Popularity (data.popularity)

How widely used and trusted is the project?

Field Type Description Policy Guidance
star_count integer GitHub stargazers count. Popularity proxy: widely-starred projects tend to have more eyes on the code.
fork_count integer GitHub fork count. Ecosystem signal: high forks indicate active derivative work and community investment.
watcher_count integer GitHub subscribers (watchers) count. Engagement: watchers receive notifications, indicating sustained interest.
dependent_repo_count integer Number of other repositories that depend on this one. Blast radius: high dependents mean a compromise has wide downstream impact. Also signals community trust.
contributor_count integer All-time distinct contributor count. Community breadth: more contributors means more review and shared ownership.
active_contributor_count_12mo integer Contributors with commits in the last 12 months. Current health: a project may have many historical contributors but no one active.

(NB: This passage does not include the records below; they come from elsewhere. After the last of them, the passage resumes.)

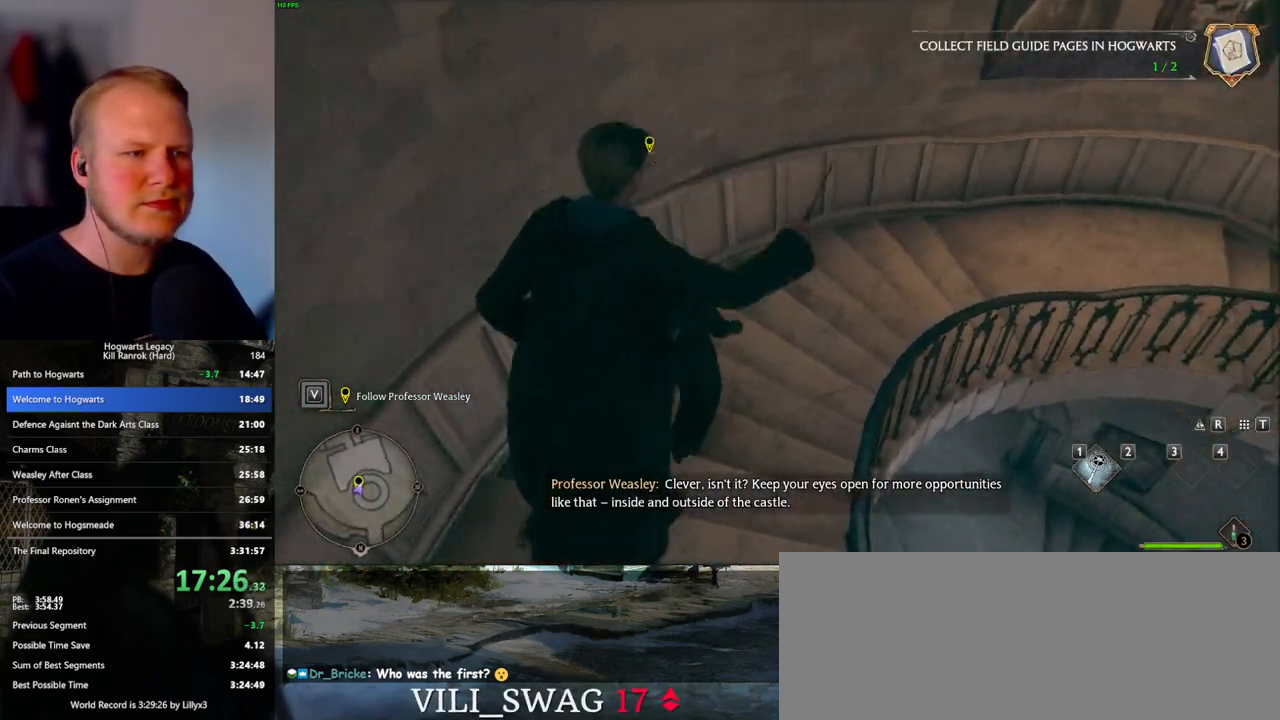
{"keys": ["d", "w"], "mouse": ["mb5"], "events": [[150, "mouse_left", "down"], [250, "mouse_left", "up"], [417, "mouse_mb5", "down"]]}
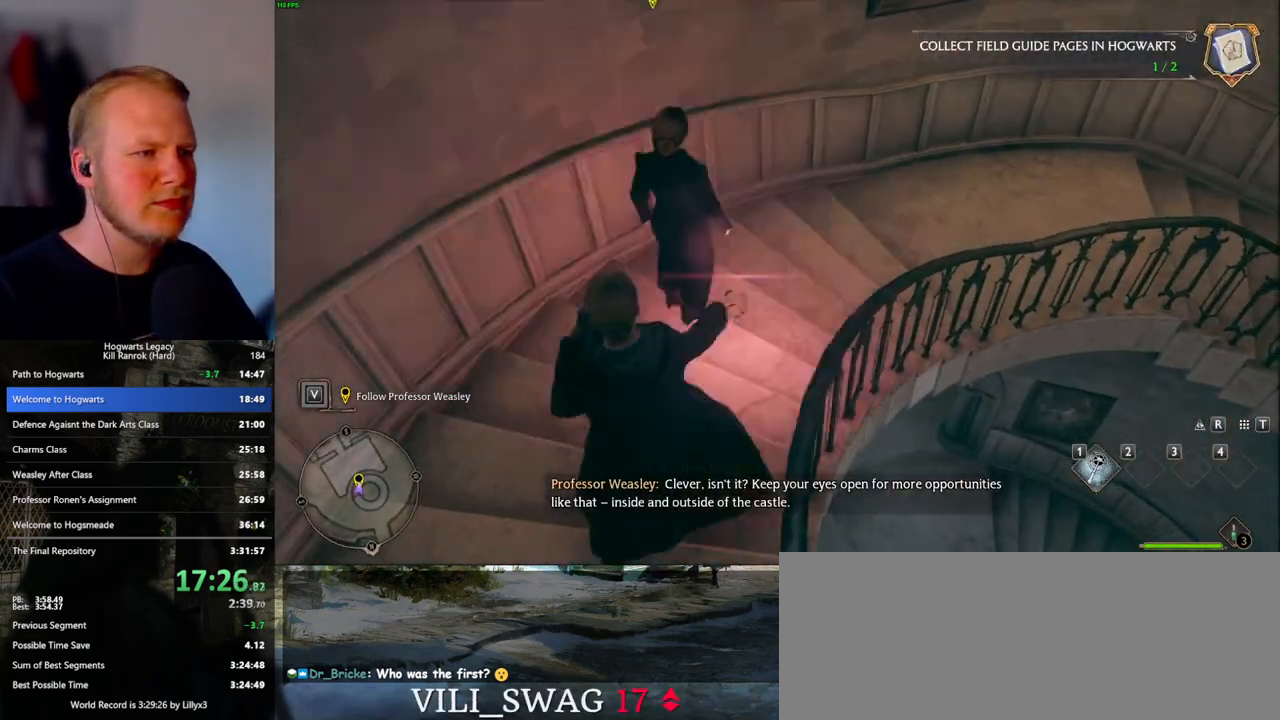
{"keys": ["d", "w"], "mouse": [], "events": [[100, "mouse_mb5", "up"]]}
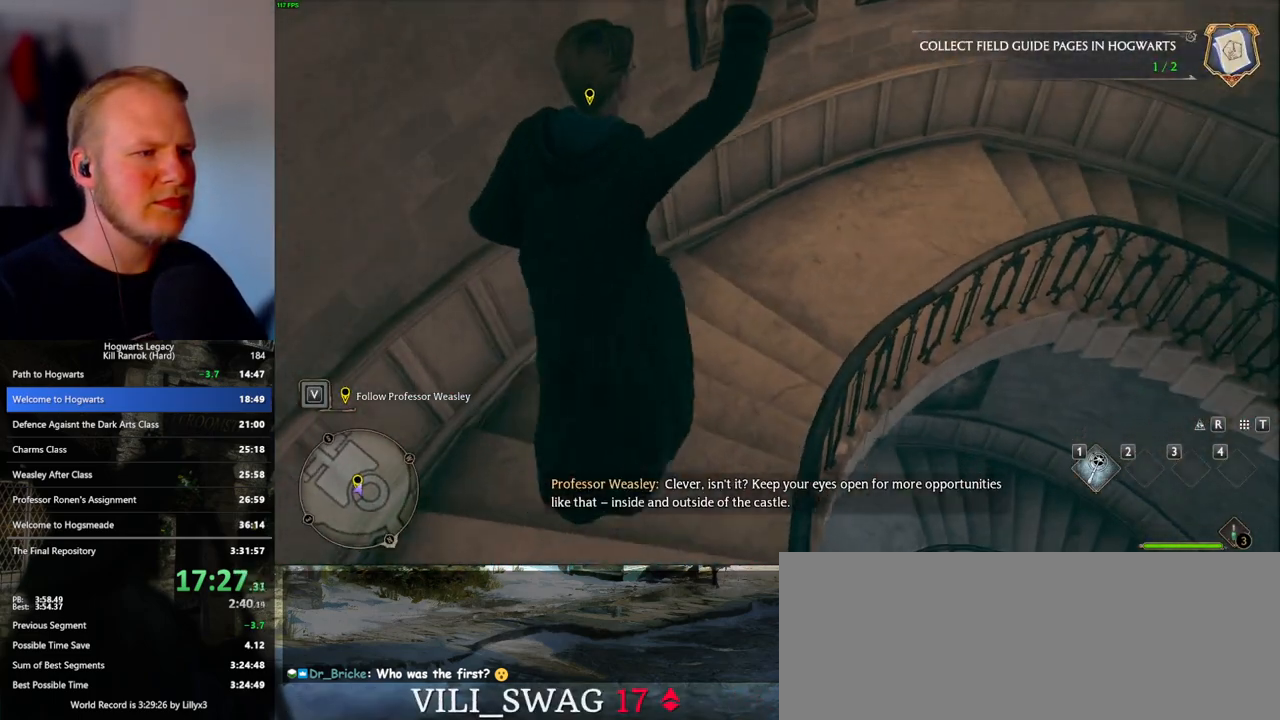
{"keys": ["d", "w"], "mouse": ["left"], "events": [[433, "mouse_left", "down"]]}
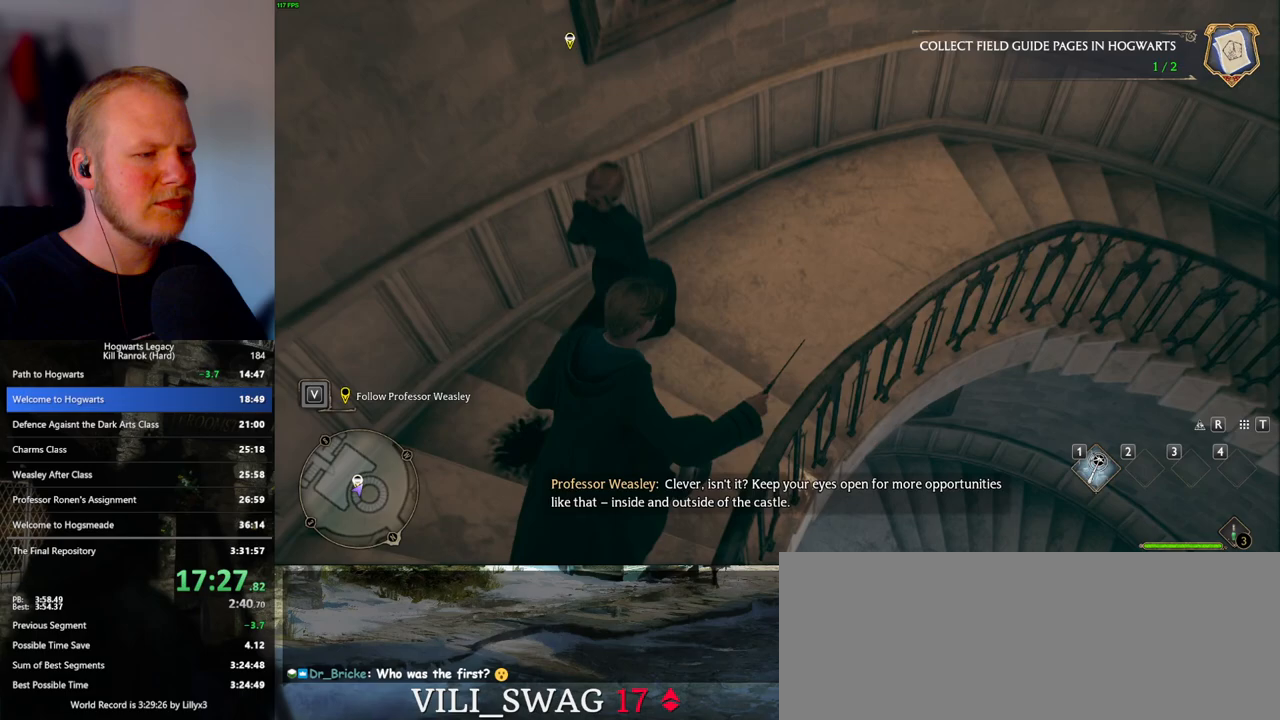
{"keys": ["d", "w"], "mouse": [], "events": [[17, "mouse_left", "up"], [167, "mouse_mb5", "down"], [350, "mouse_mb5", "up"]]}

Scorecard (data.scorecard)

Automated security heuristics based on industry best practices. Each check is scored 0–10. The entire object is null if the repository has not been scanned by OpenSSF Scorecard.

Field Type Description Policy Guidance
aggregate_score number (0.0–10.0) Overall Scorecard score across all checks. Top-level gate: set a minimum threshold (e.g., ≥5) for production dependencies.
scan_date string (datetime) When the scorecard was last computed. Staleness: scores older than 90 days may not reflect current state.
version string Scorecard tool version used for the scan. Comparability: score semantics can shift between scorecard versions.
critical_checks_failed array of string Names of checks rated High/Critical risk that scored below 5. Quick filter: surface the most urgent issues without parsing every check.
checks array of ScorecardCheck Individual check results (see below). Granular policy: set per-check thresholds based on your risk tolerance.

ScorecardCheck object (data.scorecard.checks[]):

Field Type Description
name string Check name (e.g., Code-Review, Branch-Protection).
score integer (0–10) Score for this check.
reason string Human-readable explanation of the score.
risk string Risk level: Critical, High, Medium, or Low.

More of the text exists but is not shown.